Last Lap
With two-thirds of the standings race over and spring upon us.., there's just enough time for one more lap around the league.
With a four point swing between 1st and 4th.., these are the games when teams start jockeying for playoff positions and start to get a sense of who their first round playoff opponent could be.
We could also see the top (3) teams clinch this week with one key mathematical loss.
It's Mathematical
From here on out.., every game is a must win for Coach's Corner.., but this week is an ABSOLUTE must win. With only a “3” in the point’s column and 4-games to play.., Coach's Corner can earn a maximum of 11-points.
If they lose against the Rhino's this week then their maximum earned points would drop to 9-points.., Which means that with a Rhinos win they would go to 10-points and Gang Green (12-points) along with Mixed Nuts (10-points) would all punch their playoff tickets.
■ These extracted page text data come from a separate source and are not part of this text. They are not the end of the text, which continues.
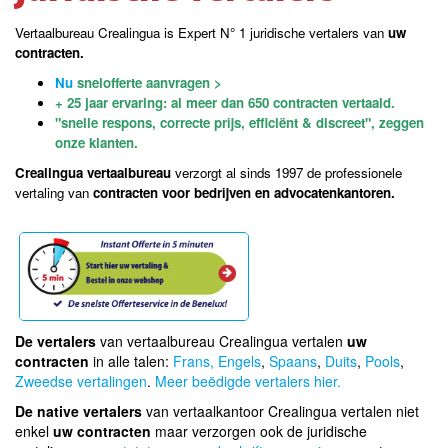
Vertaalbureau Crealingua is Expert N° 1 juridische vertalers van
uw
contracten.
Nu
snelofferte aanvragen >
+ 25 jaar ervaring: al meer dan 650 contracten vertaald.
"snelle respons, correcte prijs, efficiënt & discreet", zeggen
onze klanten.
Crealingua vertaalbureau
verzorgt al sinds 1997 de professionele
vertaling van
contracten voor bedrijven en advocatenkantoren.
De vertalers
van vertaalbureau Crealingua vertalen
uw
contracten
in alle talen:
Frans,
Engels
,
Spaans
,
Duits
,
Pools
,
Zweedse vertalingen
.
Meer beëdigde vertalers hier.
De native vertalers
van vertaalkantoor Crealingua vertalen niet
enkel
uw contracten
maar verzorgen ook de juridische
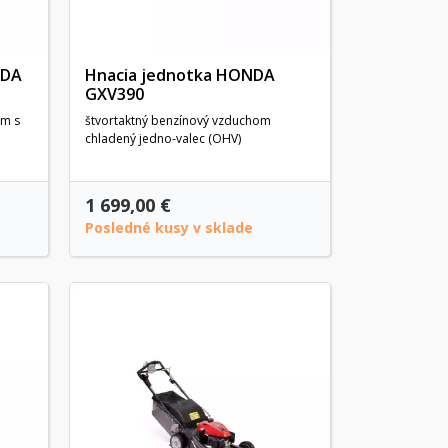
NDA
Hnacia jednotka HONDA
GXV390
om s
štvortaktný benzínový vzduchom
chladený jedno-valec (OHV)
1 699,00 €
Posledné kusy v sklade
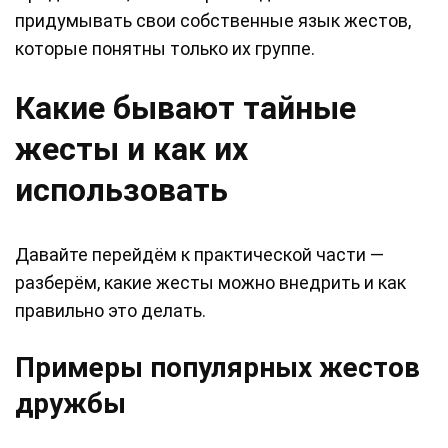
придумывать свои собственные язык жестов,
которые понятны только их группе.
Какие бывают тайные
жесты и как их
использовать
Давайте перейдём к практической части —
разберём, какие жесты можно внедрить и как
правильно это делать.
Примеры популярных жестов
дружбы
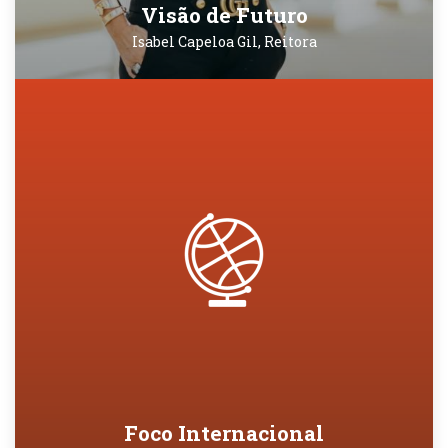
Visão de Futuro
Isabel Capeloa Gil, Reitora
Foco Internacional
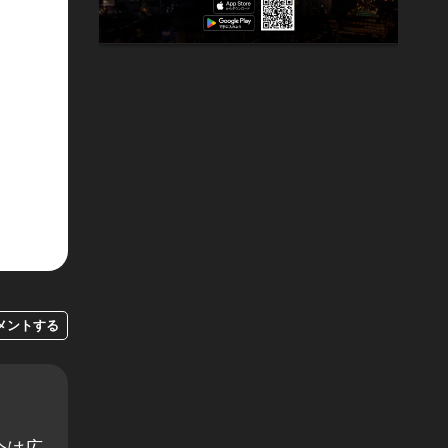
メントする
今は広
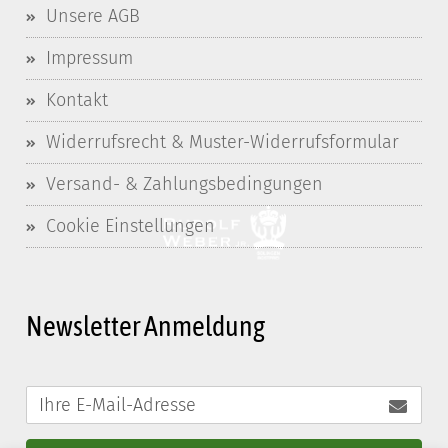
Unsere AGB
Impressum
Kontakt
Widerrufsrecht & Muster-Widerrufsformular
Versand- & Zahlungsbedingungen
Cookie Einstellungen
Newsletter Anmeldung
The only team left with 9-points is Black Hole.., and then either a Black Hole (Tie or Win)..., and/or another Coach’s Corner loss will send Black Hole into the playoff seeding race and subsequently send Coach’s Corner to the Driving Range across the street.
Bye-Bye Bing
Matty Iannello will have to settle for one of "Player(s) of the week Award”.., after last week's vicious tripping penalty "The Great One" has tarnished any bid for the Lady Bing Award this season.
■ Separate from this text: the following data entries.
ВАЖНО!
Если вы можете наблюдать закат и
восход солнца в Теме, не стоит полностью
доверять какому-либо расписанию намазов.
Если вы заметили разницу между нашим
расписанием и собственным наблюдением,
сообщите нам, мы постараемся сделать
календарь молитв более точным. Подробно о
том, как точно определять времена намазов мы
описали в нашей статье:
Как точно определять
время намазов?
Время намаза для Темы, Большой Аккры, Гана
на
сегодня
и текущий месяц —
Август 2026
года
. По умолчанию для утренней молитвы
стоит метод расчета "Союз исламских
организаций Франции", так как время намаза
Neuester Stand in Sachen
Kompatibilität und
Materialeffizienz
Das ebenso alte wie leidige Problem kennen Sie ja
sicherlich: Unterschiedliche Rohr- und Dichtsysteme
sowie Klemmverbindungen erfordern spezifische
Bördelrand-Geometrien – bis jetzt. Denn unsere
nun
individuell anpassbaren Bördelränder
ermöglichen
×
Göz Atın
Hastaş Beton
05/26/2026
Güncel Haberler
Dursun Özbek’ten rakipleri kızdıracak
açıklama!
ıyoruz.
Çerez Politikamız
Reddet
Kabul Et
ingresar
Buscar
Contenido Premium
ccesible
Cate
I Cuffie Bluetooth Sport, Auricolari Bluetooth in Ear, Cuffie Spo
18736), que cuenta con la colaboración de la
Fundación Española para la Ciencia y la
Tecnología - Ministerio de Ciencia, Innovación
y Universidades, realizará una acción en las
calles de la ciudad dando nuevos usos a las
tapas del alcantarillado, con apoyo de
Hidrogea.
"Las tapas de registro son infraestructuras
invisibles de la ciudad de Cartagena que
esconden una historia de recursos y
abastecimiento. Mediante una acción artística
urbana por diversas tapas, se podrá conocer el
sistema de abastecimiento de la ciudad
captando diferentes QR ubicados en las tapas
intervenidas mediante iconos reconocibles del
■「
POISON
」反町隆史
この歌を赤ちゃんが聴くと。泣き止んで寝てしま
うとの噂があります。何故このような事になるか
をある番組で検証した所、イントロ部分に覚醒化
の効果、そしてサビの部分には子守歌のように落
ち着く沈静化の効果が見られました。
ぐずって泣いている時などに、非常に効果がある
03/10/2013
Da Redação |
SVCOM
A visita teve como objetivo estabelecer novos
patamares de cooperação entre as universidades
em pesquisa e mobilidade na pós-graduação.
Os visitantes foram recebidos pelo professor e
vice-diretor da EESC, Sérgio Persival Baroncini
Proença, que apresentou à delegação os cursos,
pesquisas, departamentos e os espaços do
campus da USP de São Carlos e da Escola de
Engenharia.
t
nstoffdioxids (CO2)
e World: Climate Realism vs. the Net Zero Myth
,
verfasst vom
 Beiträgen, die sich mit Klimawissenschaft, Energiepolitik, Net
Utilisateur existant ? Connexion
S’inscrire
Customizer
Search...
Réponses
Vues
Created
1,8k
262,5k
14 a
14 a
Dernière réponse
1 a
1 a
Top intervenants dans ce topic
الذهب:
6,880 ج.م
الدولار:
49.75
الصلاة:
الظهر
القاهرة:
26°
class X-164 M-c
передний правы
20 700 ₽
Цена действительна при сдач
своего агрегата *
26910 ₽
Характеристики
But.., with only 5-points behind Dominic DeFrancisco.., we could see another epic race to the finish line for the Leading Scorer. We've seen Matty come from behind to win, and we’ve seen Dominic get screwed out of one.., what's it's gonna be this year??
Seeing Red
Another Pink Slip was sent out last week as the season total rises to a record setting 4th player to be relieved of their roster spot and the second player from Mixed Nuts.
If it hasn't become apparent yet.., the league is serious about cutting ties with non-injured players that are taking up roster spots and then over committing and/or not showing up thus putting their team(s) short week in and week out.
The Pink Slips are not permanent firings but more of a temporary layoff.., as players affected can reapply for reinstatement into the 2019-2020 Draft.., but let the record show the League Director is serious about player commitment to their teams and to the league.
Green New Deal
Just like Alexandria Ocasio-Cortez's whacky ideas in her "Green New Deal".., the Over-30 League Director had his own version of a "Green New Deal".., as Dominic DeFrancisco almost had another speedy forward added to his lineup.
Dave Parquette was a member of Gang Green for about 4-days (on paper).., but before he could make his official debut wearing green.., he was reassigned to Mixed Nuts to replace Matty's second lost player of what we are calling "The Season of the Pink Slips".
So with that said; welcome aboard Dave Parquette you are now officially playing with greatness.., oh and don't be offended if your Captain Matty Iannello is a “prick” sometimes.., that's just his other nickname too.
Perfect Example
Dave Costa showed the league a perfect example of why there will never be an all Portuguese Team.
We watched as Jim Barber was covering Dave at the point.., and without the ability to play the ball with his stick.., Dave opted for the equivalent of a corner kick inbound pass and launched the ball over the attackers head towards the goal.
The league is considering calling a penalty on any Portuguese Player (only).., that uses his foot as an unfair advantage as they will be called for a minute under the proposed "Portuguese Shod Foot" penalty.
Lollygaggers
“You Lollygag on the forecheck..,”
“You Lollygag on the backcheck..,”
‘You Lollygag after the ball..,”
What's them make Larry? “Lollygaggers!!!” (Lollygaggers)
What's our record Larry? “0-5-2-1”
0-5-2-1... How did we manage to tie 2-games?.., “it's a miracle!”
(It's a miracle...)
Hey Kool Aid
That's what John Colucciello needed was just some good ole fashion fructose and water.., as we watched Cooch hit the dek for what we thought was a major injury.
Turns out he was just overheated and/or dehydrated.., hey Cooch, here’s an idea; Stop playing with a wool stocking cap.
The only thing that would have made that borderline fainting spell a little better would have been if you were playing against Mixed Nuts and your brother Mauro brought you a water from the bench instead of Dominic DeFrancisco.., then he truly would be "Your brother’s keeper" once again this season.
War Face
Tony Medeiros was trying to fire up his team (and himself) by screaming at fellow Portuguese brother-in-law Dominic DeFrancisco as they both chased down a loose ball.